Regulators slapped U.S. Century with an enforcement action in June 2011, mandating it to boost capital, reduce its bad loans and return to profitability, among other requirements.
The enhanced regulatory scrutiny, itself, created additional expenses. In the bank's 2012 prospectus for its failed C1 deal. U.S. Century disclosed that in the previous year alone, "the costs to the bank resulting from the consent order and our heightened scrutiny have exceeded $3 million."
Depending on whom you ask, U.S. Century's woes were either the result of the unforeseen collapse of the housing market and the recession -- or the culmination of an over-emphasis on real estate lending and insider loans -- or some combination of both.
Pino's view is that the bank's problems mirrored that of the global economy. He said he has no regrets.
"Our business was to lend money, and we had guidelines and we exceeded the guidelines to be more conservative."
As of June 30, 2012, 88 percent of the bank's total loan portfolio were loans secured by Florida real estate. Of $713 million in commercial real estate loans, $173 million or 24 percent were nonperforming loans.
"In prior years, we focused on commercial real estate lending, which has resulted in a large concentration of commercial real estate loans," the C1 prospectus said. "Accordingly, we may have assumed greater lending risks than banks which have a lesser concentration of such loans and tend to make loans to larger companies or consumers."
For Thomas, the Miami banking consultant and economist, U.S. Century's decline reflects issues related to the economic, financial and housing crises.
"If that was the only bank that got in trouble I would say it was something that had to do with the bank and its management," he said. "But because there were so many problem banks, and so many banks that failed -- in 2010 [Florida] led the nation in bank failures -- it is clear that it was much more than just that bank."

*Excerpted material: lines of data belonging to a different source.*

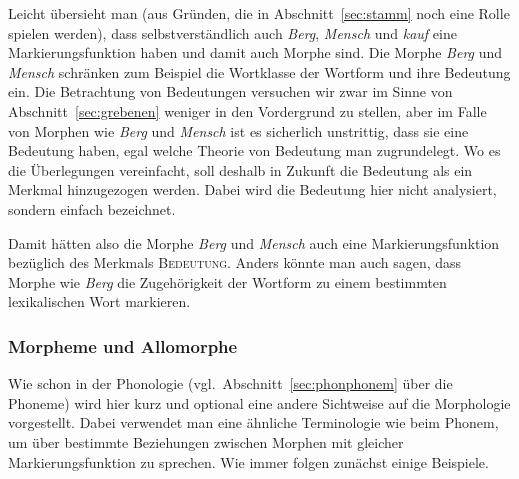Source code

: Leicht übersieht man (aus Gründen, die in Abschnitt~\ref{sec:stamm} noch eine Rolle spielen werden), dass selbstverständlich auch \textit{Berg}, \textit{Mensch} und \textit{kauf} eine Markierungsfunktion haben und damit auch Morphe sind.
Die Morphe \textit{Berg} und \textit{Mensch} schränken zum Beispiel die Wortklasse der Wortform und ihre Bedeutung ein.
Die Betrachtung von Bedeutungen versuchen wir zwar im Sinne von Abschnitt~\ref{sec:grebenen} weniger in den Vordergrund zu stellen, aber im Falle von Morphen wie \textit{Berg} und \textit{Mensch} ist es sicherlich unstrittig, dass sie eine Bedeutung haben, egal welche Theorie von Bedeutung man zugrundelegt.
Wo es die Überlegungen vereinfacht, soll deshalb in Zukunft die Bedeutung als ein Merkmal hinzugezogen werden.
Dabei wird die Bedeutung hier nicht analysiert, sondern einfach bezeichnet.

\begin{exe}
\end{exe}

Damit hätten also die Morphe \textit{Berg} und \textit{Mensch} auch eine Markierungsfunktion bezüglich des Merkmals \textsc{Bedeutung}.
Anders könnte man auch sagen, dass Morphe wie \textit{Berg} die Zugehörigkeit der Wortform zu einem bestimmten lexikalischen Wort markieren.

\subsubsection[Morpheme und Allomorphe]{\Opsional Morpheme und Allomorphe}

\label{sec:morphemallo}

Wie schon in der Phonologie (vgl.\ Abschnitt~\ref{sec:phonphonem} über die Phoneme) wird hier kurz und optional eine andere Sichtweise auf die Morphologie vorgestellt.
Dabei verwendet man eine ähnliche Terminologie wie beim Phonem, um über bestimmte Beziehungen zwischen Morphen mit gleicher Markierungsfunktion zu sprechen.
Wie immer folgen zunächst einige Beispiele.

\enlargethispage{1\baselineskip}
\begin{exe}
  \ex\label{ex:morph7281}
  \begin{xlist}
  \end{xlist}
  \ex\label{ex:morph7282}
  \begin{xlist}
  \end{xlist}
  \ex\label{ex:morph7283}
  \begin{xlist}
  \end{xlist}
\end{exe}

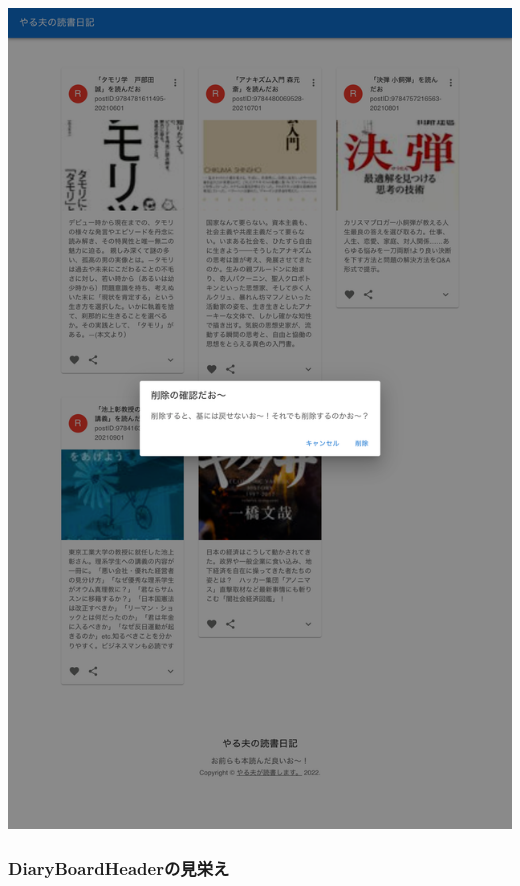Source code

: \begin{reviewimage}%
\includegraphics[width=0.7\maxwidth]{./images/03-todo-with-react/mui014-card-deleteDialog-done.png}%
\label{image:03-todo-with-react:mui014-card-deleteDialog-done}
\end{reviewimage}

\subsubsection*{DiaryBoardHeaderの見栄え}
\keeplastskip{
  \label{sec:3-3-6-2}
  \label{sec-0336-2}
  \par\nobreak
}

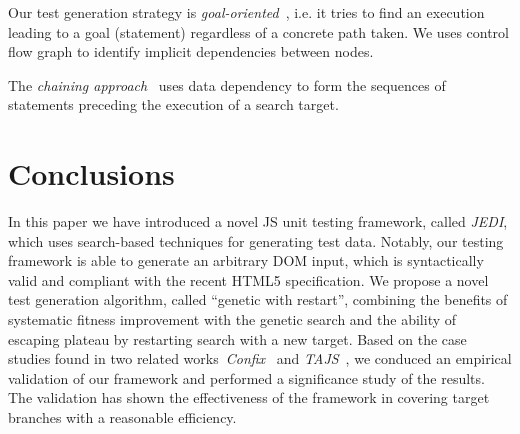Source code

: \documentclass[sigconf,review]{acmart}
\begin{document}
Our test generation strategy is \emph{goal-oriented}~\cite{korel1992dynamic}, i.e. it tries to find an execution leading to a goal (statement) regardless of a concrete path taken. We uses control flow graph to identify implicit dependencies between nodes. 

The \emph{chaining approach}~\cite{ferguson1996chaining} uses data dependency to form the sequences of statements preceding the execution of a search target. 



\section{Conclusions}
\label{sec:concl}

In this paper we have introduced a novel JS unit testing framework, called \emph{JEDI}, which uses search-based techniques for generating test data. Notably, our testing framework is able to generate an arbitrary DOM input, which is syntactically valid and compliant with the recent HTML5 specification. We propose a novel test generation algorithm, called ``genetic with restart'', combining the benefits of systematic fitness improvement with the genetic search and the ability of escaping plateau by restarting search with a new target. Based on the case studies found in two related works~\emph{Confix}~\cite{amin:ase15} and \emph{TAJS}~\cite{dom2011}, we conduced an empirical validation of our framework and performed a significance study of the results. The validation has shown the effectiveness of the framework in covering target branches with a reasonable efficiency.


 
\end{document}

Indeed, regulators never shut down U.S. Century, though they could have, Thomas points out.
"If it was as poorly run and as bad as all the critics say, the bank would have been taken over a long time ago," he said. "There were banks that were stronger financially than U.S. Century, yet they were taken over by the government, because they did not have the intrinsic value this franchise had -- two dozen branches, in good markets ... and a strong infrastructure that made [the bank] valuable."
But some shareholders take a different view. In recent months, shareholders have filed two lawsuits -- one a class action, and one a derivative action -- against current and former bank directors and officers, alleging mismanagement and malfeasance. The suits seek to recover losses that allegedly were incurred because of improper actions by the directors and officers.
The suits cite the bank's large volume of insider loans and other dealings, including that one third of the bank's 24 branches are leased from current or former directors.
Davila, who joined the bank in August of last year, said that U.S. Century has modified terms of its loans to past directors Pino and Barreto. Pino, for example, provided more collateral and agreed to a rate increase. Davila said that all loans to insiders are being paid on schedule.